### Work instruction
Check each line below for the word "referrerpolicy", then please report how many lines have it and nothing more.
┌────────
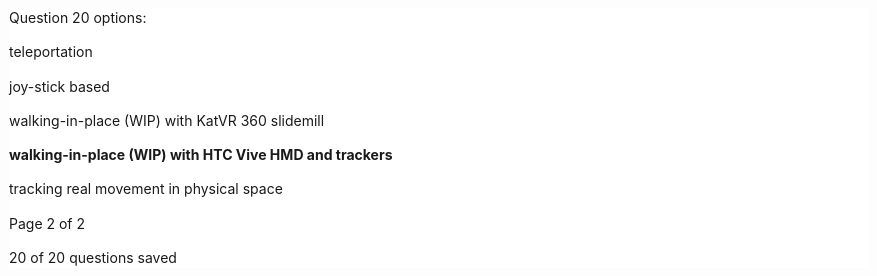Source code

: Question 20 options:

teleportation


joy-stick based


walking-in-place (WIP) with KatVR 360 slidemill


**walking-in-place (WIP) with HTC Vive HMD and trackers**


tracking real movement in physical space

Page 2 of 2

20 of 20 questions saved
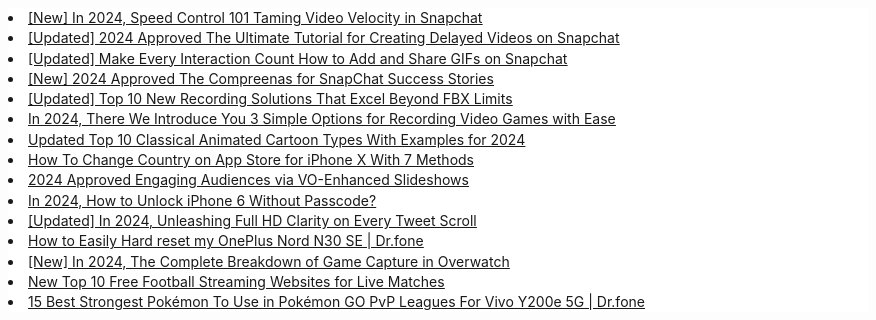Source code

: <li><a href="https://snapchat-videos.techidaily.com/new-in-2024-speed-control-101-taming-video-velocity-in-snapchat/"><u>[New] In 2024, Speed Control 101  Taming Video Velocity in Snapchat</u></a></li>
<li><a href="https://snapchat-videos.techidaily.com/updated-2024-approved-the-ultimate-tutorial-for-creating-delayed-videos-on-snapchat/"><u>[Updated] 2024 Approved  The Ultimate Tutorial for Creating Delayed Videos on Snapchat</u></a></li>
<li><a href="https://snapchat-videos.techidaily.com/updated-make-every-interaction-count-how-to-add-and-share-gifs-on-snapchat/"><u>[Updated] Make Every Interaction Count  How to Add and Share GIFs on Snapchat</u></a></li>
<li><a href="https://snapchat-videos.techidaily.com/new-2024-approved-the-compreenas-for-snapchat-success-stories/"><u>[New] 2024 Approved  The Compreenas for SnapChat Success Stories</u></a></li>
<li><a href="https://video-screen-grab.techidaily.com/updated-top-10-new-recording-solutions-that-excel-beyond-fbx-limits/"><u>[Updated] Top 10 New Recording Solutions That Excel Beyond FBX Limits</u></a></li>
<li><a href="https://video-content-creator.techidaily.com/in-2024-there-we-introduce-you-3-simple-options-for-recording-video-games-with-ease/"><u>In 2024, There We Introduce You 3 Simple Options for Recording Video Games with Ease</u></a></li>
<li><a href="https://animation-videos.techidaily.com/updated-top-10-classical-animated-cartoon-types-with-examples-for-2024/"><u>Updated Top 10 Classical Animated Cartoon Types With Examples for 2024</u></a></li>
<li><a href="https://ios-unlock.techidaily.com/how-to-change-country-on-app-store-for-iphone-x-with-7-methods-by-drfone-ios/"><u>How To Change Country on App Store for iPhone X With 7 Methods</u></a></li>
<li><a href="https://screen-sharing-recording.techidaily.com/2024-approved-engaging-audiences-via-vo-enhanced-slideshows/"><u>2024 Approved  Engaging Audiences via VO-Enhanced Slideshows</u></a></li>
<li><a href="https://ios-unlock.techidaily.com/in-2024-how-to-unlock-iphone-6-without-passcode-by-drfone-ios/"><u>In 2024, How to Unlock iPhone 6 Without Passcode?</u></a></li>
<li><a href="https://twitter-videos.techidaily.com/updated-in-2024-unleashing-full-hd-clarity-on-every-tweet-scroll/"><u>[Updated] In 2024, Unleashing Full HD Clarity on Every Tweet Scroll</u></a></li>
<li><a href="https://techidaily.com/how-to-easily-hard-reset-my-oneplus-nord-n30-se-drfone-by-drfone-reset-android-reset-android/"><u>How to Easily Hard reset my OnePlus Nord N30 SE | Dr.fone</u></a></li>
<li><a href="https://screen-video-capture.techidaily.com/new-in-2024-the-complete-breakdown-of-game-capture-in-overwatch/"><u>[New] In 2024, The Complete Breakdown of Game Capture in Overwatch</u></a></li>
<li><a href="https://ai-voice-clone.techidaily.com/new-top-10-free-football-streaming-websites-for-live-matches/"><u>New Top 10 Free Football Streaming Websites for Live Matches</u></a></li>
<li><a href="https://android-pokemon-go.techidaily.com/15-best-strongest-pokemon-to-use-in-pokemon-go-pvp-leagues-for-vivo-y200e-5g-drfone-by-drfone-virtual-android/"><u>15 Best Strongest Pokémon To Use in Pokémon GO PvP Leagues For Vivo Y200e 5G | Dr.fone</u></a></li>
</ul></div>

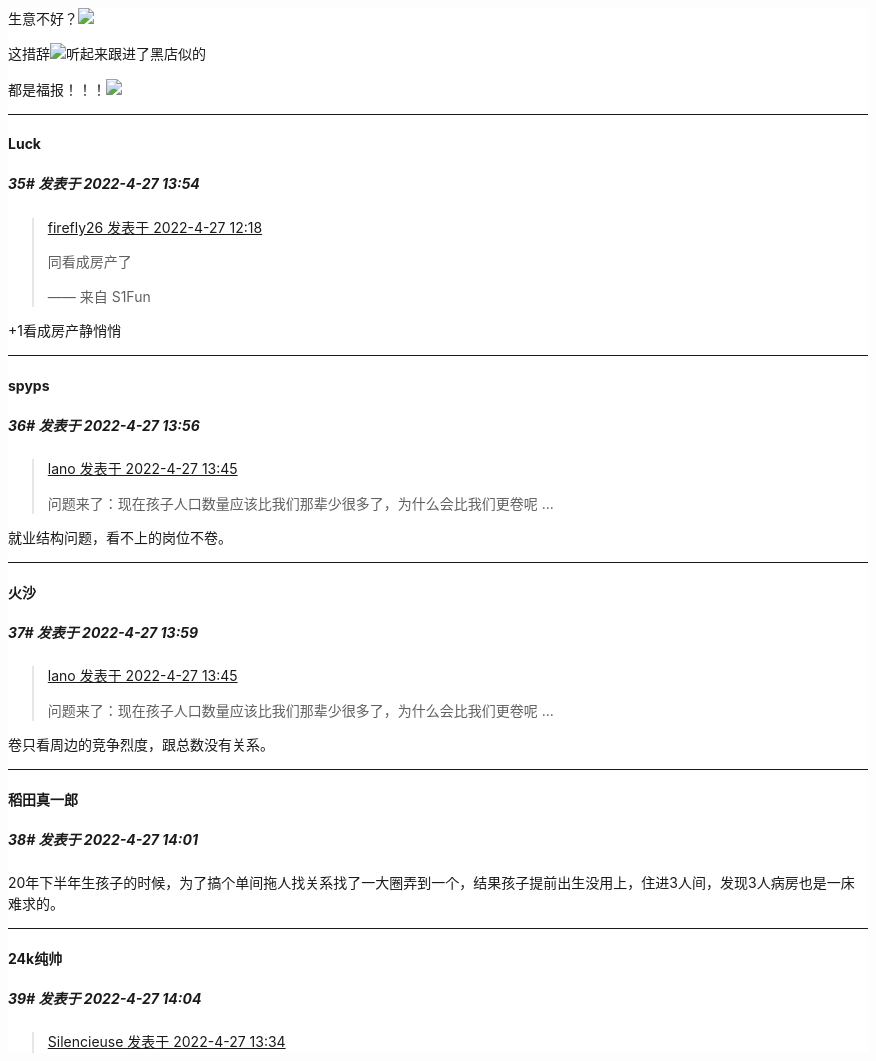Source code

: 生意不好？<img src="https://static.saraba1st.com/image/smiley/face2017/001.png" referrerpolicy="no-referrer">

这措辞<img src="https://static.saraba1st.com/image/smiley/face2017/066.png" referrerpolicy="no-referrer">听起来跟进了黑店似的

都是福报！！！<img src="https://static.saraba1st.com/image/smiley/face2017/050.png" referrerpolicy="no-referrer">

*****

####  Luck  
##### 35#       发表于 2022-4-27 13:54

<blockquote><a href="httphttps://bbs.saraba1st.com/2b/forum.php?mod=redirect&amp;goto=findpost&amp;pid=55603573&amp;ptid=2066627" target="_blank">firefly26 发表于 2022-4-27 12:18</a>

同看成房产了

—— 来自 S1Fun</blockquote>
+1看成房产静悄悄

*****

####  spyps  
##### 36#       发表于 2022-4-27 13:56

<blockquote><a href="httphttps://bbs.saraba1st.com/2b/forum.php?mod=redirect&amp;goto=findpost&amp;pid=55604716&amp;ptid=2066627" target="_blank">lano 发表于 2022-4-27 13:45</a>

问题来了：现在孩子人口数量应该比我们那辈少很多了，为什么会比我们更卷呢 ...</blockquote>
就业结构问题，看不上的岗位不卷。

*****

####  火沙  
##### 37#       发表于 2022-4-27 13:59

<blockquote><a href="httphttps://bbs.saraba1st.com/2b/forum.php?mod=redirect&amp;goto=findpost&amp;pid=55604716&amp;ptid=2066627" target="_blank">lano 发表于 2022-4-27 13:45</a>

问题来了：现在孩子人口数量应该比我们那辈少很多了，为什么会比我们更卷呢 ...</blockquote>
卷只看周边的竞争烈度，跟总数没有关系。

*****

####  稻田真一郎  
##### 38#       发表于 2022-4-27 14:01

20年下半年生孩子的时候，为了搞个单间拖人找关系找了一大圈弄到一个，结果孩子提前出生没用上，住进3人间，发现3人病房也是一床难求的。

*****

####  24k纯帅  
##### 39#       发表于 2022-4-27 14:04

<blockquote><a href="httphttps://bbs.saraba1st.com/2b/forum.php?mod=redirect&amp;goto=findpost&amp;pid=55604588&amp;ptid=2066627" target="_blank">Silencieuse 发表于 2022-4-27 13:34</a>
└────────
### Solution
3